■ 所给记录
::::
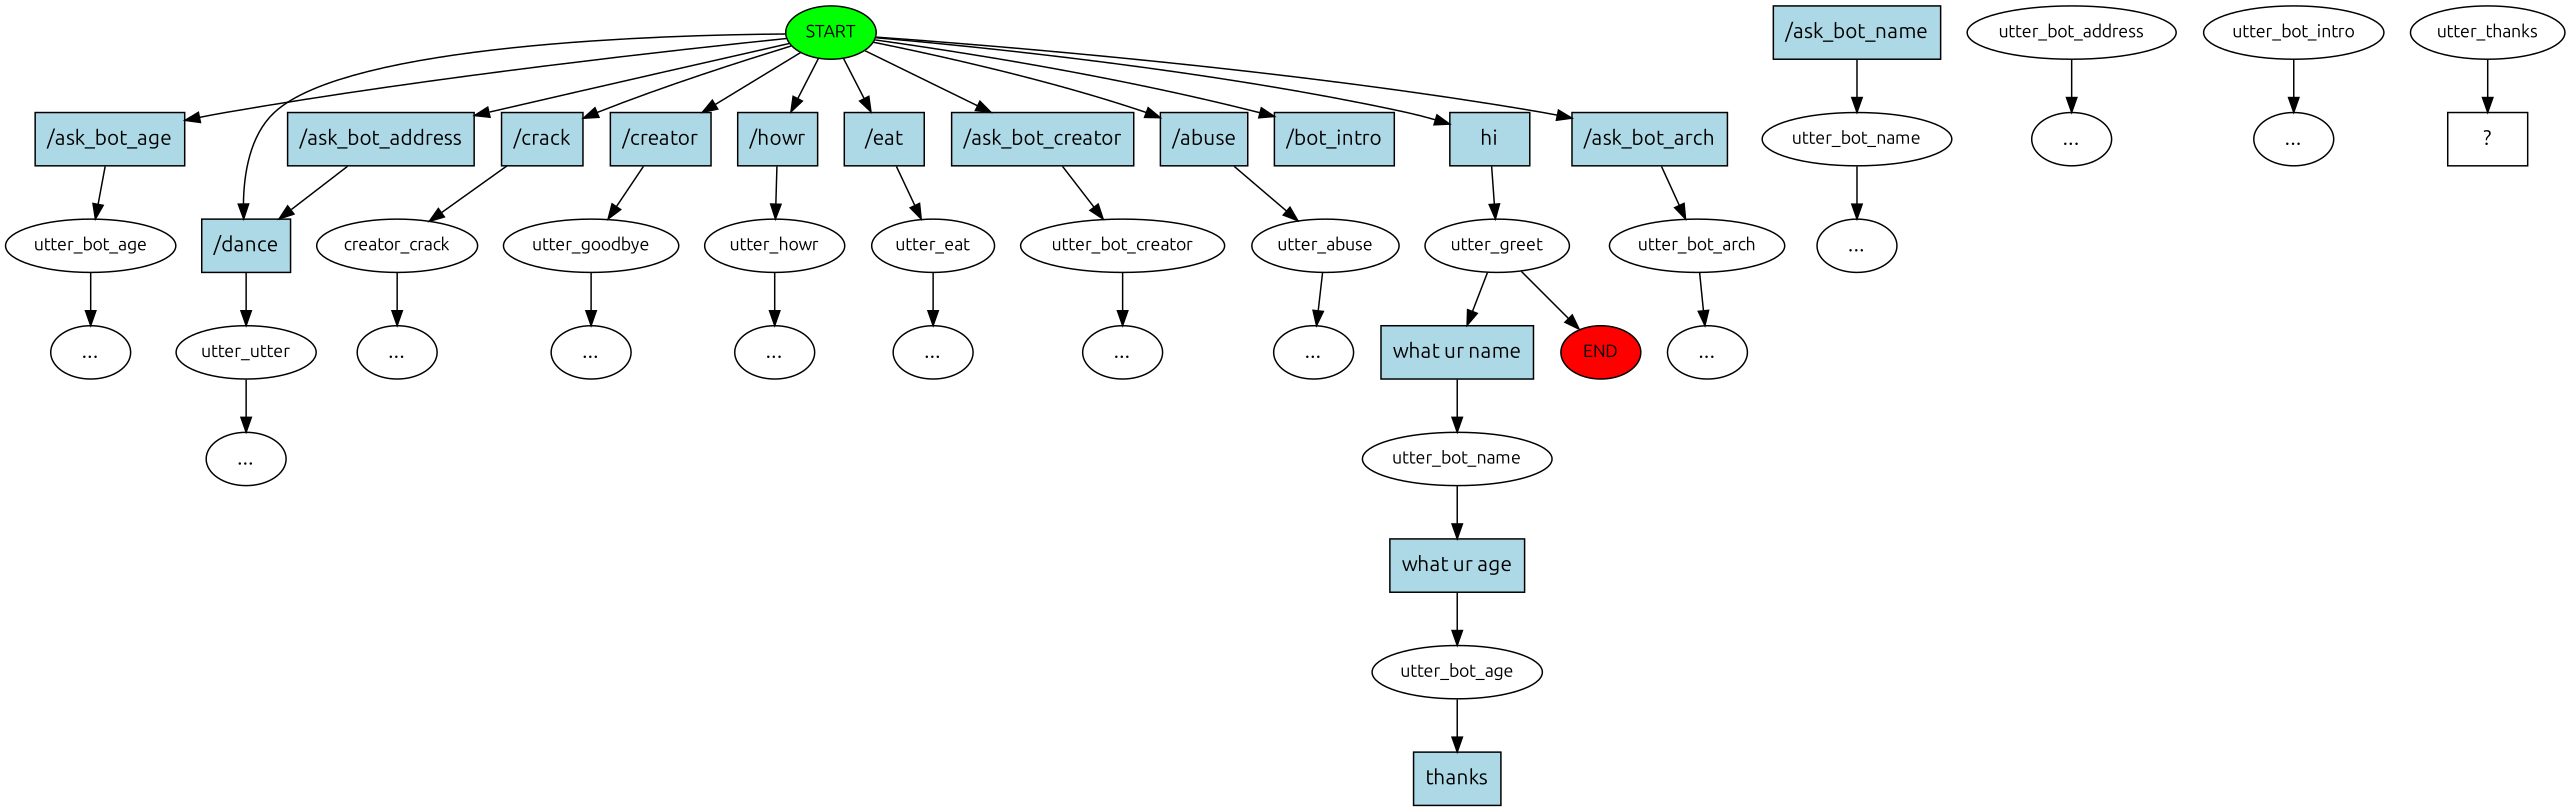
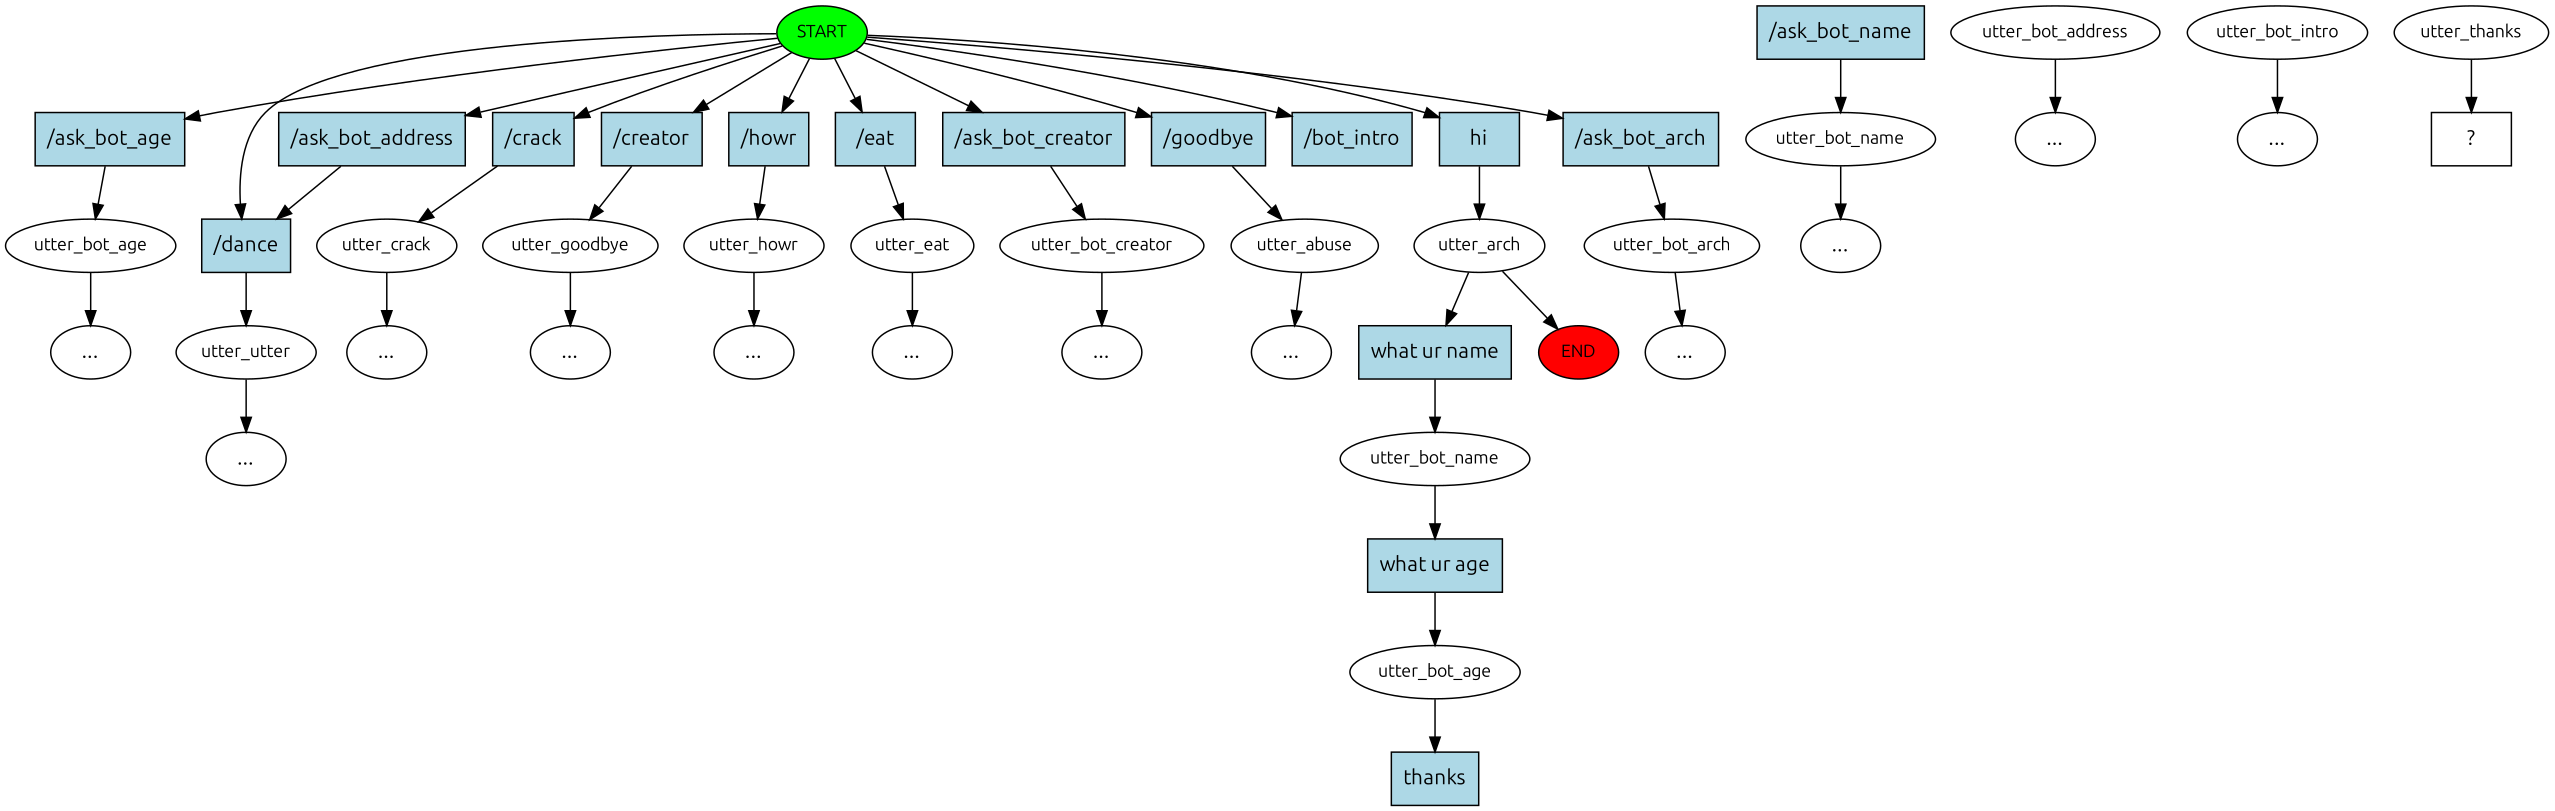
  digraph {
    fontname=Ubuntu
    node [fontname=Ubuntu]
    edge [fontname=Ubuntu]
    n1 [fillcolor=green fontsize=12 label=START style=filled]
    n2 [fillcolor=lightblue label="/ask_bot_age" shape=rect style=filled]
    n3 [fillcolor=lightblue label="/dance" shape=rect style=filled]
    n4 [fillcolor=lightblue label="/ask_bot_address" shape=rect style=filled]
    n5 [fillcolor=lightblue label="/crack" shape=rect style=filled]
    n6 [fillcolor=lightblue label="/creator" shape=rect style=filled]
    n7 [fillcolor=lightblue label="/howr" shape=rect style=filled]
    n8 [fillcolor=lightblue label="/eat" shape=rect style=filled]
    n9 [fillcolor=lightblue label="/ask_bot_creator" shape=rect style=filled]
-   n10 [fillcolor=lightblue label="/abuse" shape=rect style=filled]
+   n10 [fillcolor=lightblue label="/goodbye" shape=rect style=filled]
    n11 [fillcolor=lightblue label="/bot_intro" shape=rect style=filled]
    n12 [fillcolor=lightblue label=hi shape=rect style=filled]
    n13 [fillcolor=lightblue label="/ask_bot_arch" shape=rect style=filled]
    n14 [fillcolor=lightblue label="/ask_bot_name" shape=rect style=filled]
    n15 [fontsize=12 label=utter_bot_name]
    n16 [fontsize=12 label=utter_bot_age]
    n17 [fontsize=12 label=utter_utter]
-   n18 [fontsize=12 label=creator_crack]
+   n18 [fontsize=12 label=utter_crack]
    n19 [fontsize=12 label=utter_goodbye]
    n20 [fontsize=12 label=utter_howr]
    n21 [fontsize=12 label=utter_eat]
    n22 [fontsize=12 label=utter_bot_creator]
    n23 [fontsize=12 label=utter_abuse]
-   n24 [fontsize=12 label=utter_greet]
+   n24 [fontsize=12 label=utter_arch]
    n25 [fontsize=12 label=utter_bot_arch]
    n26 [label="..."]
    n27 [label="..."]
    n28 [label="..."]
    n29 [fontsize=12 label=utter_bot_address]
    n30 [label="..."]
    n31 [label="..."]
    n32 [label="..."]
    n33 [label="..."]
    n34 [label="..."]
    n35 [label="..."]
    n36 [label="..."]
    n37 [fontsize=12 label=utter_bot_intro]
    n38 [label="..."]
    n39 [fillcolor=lightblue label="what ur name" shape=rect style=filled]
    n40 [fillcolor=red fontsize=12 label=END style=filled]
    n41 [fontsize=12 label=utter_bot_name]
    n42 [label="..."]
    n43 [fillcolor=lightblue label="what ur age" shape=rect style=filled]
    n44 [fontsize=12 label=utter_bot_age]
    n45 [fillcolor=lightblue label=thanks shape=rect style=filled]
    n46 [fontsize=12 label=utter_thanks]
    n47 [label="  ?  " shape=rect]
    n1 -> n2
    n1 -> n3
    n1 -> n4
    n1 -> n5
    n1 -> n6
    n1 -> n7
    n1 -> n8
    n1 -> n9
    n1 -> n10
    n1 -> n11
    n1 -> n12
    n1 -> n13
    n2 -> n16
    n3 -> n17
    n4 -> n3
    n5 -> n18
    n6 -> n19
    n7 -> n20
    n8 -> n21
    n9 -> n22
    n10 -> n23
    n12 -> n24
    n13 -> n25
    n14 -> n15
    n15 -> n26
    n16 -> n27
    n17 -> n28
    n18 -> n31
    n19 -> n32
    n20 -> n33
    n21 -> n34
    n22 -> n35
    n23 -> n36
    n24 -> n39
    n24 -> n40
    n25 -> n42
    n29 -> n30
    n37 -> n38
    n39 -> n41
    n41 -> n43
    n43 -> n44
    n44 -> n45
    n46 -> n47
  }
::::
■ 小练习
在上面这些行里，找出所有含有字符串“fontname”的行，并把它们逐行抄下来。

■ 参考答案
    fontname=Ubuntu
    node [fontname=Ubuntu]
    edge [fontname=Ubuntu]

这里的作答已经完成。